Parameters:     # inputs
Mappings:       # static lookup tables
Conditions:     # conditional resource creation
Resources:      # the only required section
Outputs:        # exported values / cross-stack refs

Intrinsic Functions

• !Ref — a parameter value or a resource’s primary id.
• !GetAtt — a resource attribute (e.g.

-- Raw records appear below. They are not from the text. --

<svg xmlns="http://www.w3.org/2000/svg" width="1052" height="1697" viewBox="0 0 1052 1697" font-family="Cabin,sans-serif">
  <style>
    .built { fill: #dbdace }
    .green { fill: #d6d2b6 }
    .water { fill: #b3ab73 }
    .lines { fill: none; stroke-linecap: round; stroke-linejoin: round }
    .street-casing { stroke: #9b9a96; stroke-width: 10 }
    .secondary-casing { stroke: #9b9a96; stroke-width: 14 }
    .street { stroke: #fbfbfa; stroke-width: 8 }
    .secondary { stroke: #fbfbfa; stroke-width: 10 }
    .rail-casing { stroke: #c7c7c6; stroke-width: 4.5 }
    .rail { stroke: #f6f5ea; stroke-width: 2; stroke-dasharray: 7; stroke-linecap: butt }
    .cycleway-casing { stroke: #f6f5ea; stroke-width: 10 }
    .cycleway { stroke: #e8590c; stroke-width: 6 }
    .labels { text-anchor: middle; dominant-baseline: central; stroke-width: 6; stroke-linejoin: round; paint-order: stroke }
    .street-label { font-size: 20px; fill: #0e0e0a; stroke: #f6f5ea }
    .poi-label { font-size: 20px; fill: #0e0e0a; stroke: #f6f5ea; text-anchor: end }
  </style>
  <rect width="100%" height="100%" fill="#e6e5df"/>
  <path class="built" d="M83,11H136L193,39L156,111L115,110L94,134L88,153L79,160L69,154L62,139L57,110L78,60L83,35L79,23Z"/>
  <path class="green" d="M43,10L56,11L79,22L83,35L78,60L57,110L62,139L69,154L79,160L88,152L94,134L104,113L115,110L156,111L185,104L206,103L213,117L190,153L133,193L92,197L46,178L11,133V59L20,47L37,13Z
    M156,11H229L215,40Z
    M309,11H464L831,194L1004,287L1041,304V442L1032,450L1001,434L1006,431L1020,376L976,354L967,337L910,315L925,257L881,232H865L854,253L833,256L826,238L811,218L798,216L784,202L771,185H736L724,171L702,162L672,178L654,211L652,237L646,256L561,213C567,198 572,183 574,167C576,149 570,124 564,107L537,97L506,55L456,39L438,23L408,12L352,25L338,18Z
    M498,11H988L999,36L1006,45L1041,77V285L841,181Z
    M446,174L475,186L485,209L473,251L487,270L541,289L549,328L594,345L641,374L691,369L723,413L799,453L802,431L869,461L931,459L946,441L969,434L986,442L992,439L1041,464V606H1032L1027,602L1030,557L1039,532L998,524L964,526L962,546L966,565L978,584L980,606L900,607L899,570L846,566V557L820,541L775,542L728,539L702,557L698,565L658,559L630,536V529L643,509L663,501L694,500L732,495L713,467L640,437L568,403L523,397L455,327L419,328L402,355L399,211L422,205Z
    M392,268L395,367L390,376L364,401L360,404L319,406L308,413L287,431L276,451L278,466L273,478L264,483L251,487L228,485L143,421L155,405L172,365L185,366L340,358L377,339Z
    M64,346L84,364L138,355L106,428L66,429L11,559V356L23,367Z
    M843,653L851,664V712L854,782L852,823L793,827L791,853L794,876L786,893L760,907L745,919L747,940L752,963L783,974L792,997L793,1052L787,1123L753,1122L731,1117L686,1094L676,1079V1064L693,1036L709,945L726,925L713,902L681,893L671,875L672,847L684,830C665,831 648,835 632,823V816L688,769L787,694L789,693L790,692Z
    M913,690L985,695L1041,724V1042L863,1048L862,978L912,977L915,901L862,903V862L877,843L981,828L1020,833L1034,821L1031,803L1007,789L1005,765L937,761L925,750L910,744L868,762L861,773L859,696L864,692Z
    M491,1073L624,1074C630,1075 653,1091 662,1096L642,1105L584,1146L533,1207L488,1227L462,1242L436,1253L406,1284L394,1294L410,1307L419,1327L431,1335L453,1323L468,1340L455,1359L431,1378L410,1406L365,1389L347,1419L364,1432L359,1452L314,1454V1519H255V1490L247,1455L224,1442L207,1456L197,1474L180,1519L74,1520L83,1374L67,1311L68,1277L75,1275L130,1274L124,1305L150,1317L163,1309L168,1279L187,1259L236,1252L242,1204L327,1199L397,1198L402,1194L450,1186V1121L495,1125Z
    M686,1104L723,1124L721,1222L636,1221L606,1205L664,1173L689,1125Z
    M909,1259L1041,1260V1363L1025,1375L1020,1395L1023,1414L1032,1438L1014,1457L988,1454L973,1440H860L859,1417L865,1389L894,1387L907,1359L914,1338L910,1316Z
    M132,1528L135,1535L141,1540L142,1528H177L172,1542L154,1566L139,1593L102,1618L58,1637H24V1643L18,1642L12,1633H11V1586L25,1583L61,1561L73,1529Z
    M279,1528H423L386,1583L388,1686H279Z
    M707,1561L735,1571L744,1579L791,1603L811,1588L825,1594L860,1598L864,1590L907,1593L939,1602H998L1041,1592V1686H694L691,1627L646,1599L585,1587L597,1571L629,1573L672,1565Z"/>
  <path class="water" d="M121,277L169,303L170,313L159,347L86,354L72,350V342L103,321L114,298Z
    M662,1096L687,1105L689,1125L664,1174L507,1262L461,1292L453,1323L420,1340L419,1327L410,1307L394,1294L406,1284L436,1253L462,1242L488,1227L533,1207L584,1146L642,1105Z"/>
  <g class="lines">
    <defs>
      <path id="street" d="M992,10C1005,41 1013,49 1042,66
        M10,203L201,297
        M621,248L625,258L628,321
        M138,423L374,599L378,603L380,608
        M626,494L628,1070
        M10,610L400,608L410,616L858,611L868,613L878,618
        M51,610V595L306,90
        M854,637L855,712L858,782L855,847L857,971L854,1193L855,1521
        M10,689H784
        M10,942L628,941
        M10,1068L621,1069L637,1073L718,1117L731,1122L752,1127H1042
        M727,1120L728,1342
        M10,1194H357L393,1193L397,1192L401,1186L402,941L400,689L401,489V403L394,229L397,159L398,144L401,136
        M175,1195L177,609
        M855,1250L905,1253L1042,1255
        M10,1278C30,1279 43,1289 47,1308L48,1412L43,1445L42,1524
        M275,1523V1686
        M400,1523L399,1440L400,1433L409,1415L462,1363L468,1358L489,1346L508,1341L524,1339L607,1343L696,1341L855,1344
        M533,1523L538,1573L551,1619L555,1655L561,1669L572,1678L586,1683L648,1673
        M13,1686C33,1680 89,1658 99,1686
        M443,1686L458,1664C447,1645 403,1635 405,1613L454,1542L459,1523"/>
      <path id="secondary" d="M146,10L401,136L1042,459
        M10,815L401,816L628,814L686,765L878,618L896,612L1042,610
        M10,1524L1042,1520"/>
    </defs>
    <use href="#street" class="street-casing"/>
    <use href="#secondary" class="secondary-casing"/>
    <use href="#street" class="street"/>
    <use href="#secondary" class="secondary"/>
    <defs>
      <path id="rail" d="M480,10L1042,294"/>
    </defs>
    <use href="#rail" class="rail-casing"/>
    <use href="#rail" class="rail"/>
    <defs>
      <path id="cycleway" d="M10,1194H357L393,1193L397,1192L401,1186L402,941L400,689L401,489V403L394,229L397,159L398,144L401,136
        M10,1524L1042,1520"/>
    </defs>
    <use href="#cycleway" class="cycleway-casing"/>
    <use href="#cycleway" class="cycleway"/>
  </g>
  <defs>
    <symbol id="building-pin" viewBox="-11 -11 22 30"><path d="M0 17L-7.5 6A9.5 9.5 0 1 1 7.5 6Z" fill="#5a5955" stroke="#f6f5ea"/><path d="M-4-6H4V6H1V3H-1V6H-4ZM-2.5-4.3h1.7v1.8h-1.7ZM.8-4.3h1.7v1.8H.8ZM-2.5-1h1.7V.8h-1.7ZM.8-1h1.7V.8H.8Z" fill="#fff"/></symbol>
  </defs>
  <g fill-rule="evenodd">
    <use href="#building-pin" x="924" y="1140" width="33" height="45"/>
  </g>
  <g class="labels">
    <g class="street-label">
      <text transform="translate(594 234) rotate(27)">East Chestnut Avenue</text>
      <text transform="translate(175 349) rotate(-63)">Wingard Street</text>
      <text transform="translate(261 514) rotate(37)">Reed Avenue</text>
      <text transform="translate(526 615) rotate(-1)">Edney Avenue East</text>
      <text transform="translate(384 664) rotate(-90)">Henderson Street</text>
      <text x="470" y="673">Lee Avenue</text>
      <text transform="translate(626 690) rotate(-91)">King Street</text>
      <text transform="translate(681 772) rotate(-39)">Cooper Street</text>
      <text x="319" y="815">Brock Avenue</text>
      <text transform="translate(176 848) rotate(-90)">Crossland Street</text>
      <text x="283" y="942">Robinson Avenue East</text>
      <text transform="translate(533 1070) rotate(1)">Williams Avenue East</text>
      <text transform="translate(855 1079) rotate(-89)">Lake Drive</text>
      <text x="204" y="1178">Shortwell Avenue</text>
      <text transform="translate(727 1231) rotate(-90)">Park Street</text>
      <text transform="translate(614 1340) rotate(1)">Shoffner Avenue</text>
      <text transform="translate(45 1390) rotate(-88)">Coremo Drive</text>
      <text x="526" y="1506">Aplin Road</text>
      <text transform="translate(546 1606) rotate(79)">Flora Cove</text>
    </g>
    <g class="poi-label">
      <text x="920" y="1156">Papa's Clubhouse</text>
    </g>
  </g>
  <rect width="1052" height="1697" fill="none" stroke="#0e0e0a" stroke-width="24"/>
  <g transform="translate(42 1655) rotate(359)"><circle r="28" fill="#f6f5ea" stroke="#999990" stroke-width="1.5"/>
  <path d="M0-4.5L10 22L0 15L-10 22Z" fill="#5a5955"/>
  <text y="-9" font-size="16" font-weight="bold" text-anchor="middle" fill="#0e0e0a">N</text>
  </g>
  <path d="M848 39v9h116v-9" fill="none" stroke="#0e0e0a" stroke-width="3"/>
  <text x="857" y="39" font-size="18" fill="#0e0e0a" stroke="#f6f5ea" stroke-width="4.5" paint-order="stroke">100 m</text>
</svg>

MyBucket.Arn).
• !Sub — string interpolation ("${AWS::Region}-bucket").
• !Join, !Select, !FindInMap, !ImportValue (cross-stack).

Managing Change Safely

• Change sets — preview what an update will add/modify/replace before applying.
• Drift detection — find resources changed outside CloudFormation.
• DeletionPolicy / UpdateReplacePolicy — Retain or Snapshot to protect stateful resources (databases, buckets) from accidental deletion.
• Failed updates roll back automatically by default.

Scaling Across Stacks/Accounts

• Nested stacks — compose reusable child templates.
• Cross-stack references — Export outputs, !ImportValue elsewhere.
• StackSets — deploy a template across many accounts/regions.

Related Tooling

• SAM — CloudFormation macro for serverless (terser Lambda/API/DynamoDB syntax) + local testing.
• AWS CDK — author in TypeScript/Python; synthesizes to CloudFormation.

CloudFormation vs Terraform vs CDK

CloudFormation: native, no state file to host, AWS-only. Terraform: multi-cloud, explicit state, huge provider ecosystem. CDK: real code + abstractions, compiles to CloudFormation. Pick by team familiarity and cloud breadth.